Clinicopathological analysis of 384 cases of poroid neoplasms including 98 cases of apocrine type cases

We examined 384 cases of poroid neoplasms. Most cases ( n = 279, 72.7%) exhibited the features of only one subtype. One hundred and ninety‐eight cases (51.6%) showed only the features of poroma ( P ), 20 (5.2%) hidroacanthoma simplex ( HS ), five (1.3%) dermal duct tumor ( D ) and 56 (14.6%) hidradenoma ( HA ). Composite tumors of those four subtypes were observed in 105 cases (27.3%). In the trunk and lower extremities, lesions with the features of P were observed at higher rates than other sites. Those of HS and D were more frequently observed in the lower extremities. Those of HA were seen at higher rates in the scalp, face, neck and genitalia.
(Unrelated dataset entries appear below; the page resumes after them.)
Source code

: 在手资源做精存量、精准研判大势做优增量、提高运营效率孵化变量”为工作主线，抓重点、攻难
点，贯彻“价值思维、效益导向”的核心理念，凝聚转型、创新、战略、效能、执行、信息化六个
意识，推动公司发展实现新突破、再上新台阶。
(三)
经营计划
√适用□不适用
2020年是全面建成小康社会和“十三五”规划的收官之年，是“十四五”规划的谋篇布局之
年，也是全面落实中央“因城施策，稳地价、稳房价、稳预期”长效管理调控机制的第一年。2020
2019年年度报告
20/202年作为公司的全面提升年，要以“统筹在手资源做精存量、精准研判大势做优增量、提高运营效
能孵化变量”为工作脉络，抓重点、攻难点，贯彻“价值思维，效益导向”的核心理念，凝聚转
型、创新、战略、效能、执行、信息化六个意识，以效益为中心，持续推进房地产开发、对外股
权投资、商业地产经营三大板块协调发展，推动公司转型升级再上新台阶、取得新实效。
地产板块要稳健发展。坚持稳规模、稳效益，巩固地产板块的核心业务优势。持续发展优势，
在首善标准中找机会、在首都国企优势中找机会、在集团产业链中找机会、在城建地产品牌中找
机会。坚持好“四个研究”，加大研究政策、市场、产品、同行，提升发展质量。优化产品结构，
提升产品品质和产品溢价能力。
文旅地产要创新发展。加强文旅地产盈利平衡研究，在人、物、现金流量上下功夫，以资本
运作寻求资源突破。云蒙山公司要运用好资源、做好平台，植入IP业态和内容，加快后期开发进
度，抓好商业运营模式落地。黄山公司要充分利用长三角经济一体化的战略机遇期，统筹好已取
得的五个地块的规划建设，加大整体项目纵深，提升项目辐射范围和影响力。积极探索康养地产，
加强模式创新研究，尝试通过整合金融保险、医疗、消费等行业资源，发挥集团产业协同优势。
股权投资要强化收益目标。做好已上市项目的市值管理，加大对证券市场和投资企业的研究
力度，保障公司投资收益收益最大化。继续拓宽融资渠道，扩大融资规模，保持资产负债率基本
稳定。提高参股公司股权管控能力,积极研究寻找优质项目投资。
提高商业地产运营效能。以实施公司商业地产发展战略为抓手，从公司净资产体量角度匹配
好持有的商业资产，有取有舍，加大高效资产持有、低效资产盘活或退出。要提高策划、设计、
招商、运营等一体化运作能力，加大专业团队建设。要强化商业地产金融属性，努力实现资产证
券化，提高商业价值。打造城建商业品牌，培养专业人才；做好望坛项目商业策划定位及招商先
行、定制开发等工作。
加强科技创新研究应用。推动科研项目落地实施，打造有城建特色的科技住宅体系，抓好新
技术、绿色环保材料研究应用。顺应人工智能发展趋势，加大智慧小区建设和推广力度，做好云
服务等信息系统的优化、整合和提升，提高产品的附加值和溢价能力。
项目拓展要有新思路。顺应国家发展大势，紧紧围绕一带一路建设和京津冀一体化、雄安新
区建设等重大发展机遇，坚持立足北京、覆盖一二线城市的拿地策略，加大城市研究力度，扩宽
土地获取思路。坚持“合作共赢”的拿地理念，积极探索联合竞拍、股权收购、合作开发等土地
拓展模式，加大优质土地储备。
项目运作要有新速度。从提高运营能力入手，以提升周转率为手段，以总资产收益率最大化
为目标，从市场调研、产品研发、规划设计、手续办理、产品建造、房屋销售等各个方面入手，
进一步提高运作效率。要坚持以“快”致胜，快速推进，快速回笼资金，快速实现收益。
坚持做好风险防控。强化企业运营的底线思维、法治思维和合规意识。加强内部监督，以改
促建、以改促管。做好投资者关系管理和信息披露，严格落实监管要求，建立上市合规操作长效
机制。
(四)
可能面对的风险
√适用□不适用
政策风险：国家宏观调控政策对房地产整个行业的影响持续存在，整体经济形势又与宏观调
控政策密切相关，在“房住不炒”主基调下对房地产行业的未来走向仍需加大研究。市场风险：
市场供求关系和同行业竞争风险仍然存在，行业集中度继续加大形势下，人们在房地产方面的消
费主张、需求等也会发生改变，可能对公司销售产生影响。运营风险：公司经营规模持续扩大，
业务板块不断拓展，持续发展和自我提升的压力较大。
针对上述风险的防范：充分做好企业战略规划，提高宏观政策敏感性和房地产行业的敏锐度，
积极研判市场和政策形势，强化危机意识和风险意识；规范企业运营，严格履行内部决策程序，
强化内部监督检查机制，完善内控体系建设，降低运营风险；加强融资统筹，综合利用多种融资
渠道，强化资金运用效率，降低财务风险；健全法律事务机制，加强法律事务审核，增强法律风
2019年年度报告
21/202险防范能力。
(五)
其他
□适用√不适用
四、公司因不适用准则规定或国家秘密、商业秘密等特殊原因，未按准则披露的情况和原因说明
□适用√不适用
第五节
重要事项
Ninety‐eight cases (25.5%) showed decapitation secretion and diagnosed as apocrine type lesion. Apocrine type lesions were frequently observed in the lesions on the genitalia (40.0%), scalp (31.8%) and trunk (31.1%), whereas at lower rates in those on the neck (21.4%) and lower extremities (24.0%). In apocrine type cases, the lesions were located more frequently on the scalp and trunk than non‐apocrine type, whereas were less frequent on extremities. The rate of apocrine type lesions in the cases with only one subtype (19.7%) was lower than that of those with composite tumors (41.0%). In the apocrine type (43.9%), composite tumors are more frequent than in the non‐apocrine type (21.7%). In D (40.8%) and HA (32.3%), apocrine type lesions were more frequently observed than other subtypes. In conclusion, it should be noted that a quarter of poroid neoplasms are composite tumors and/or show apocrine differentiation.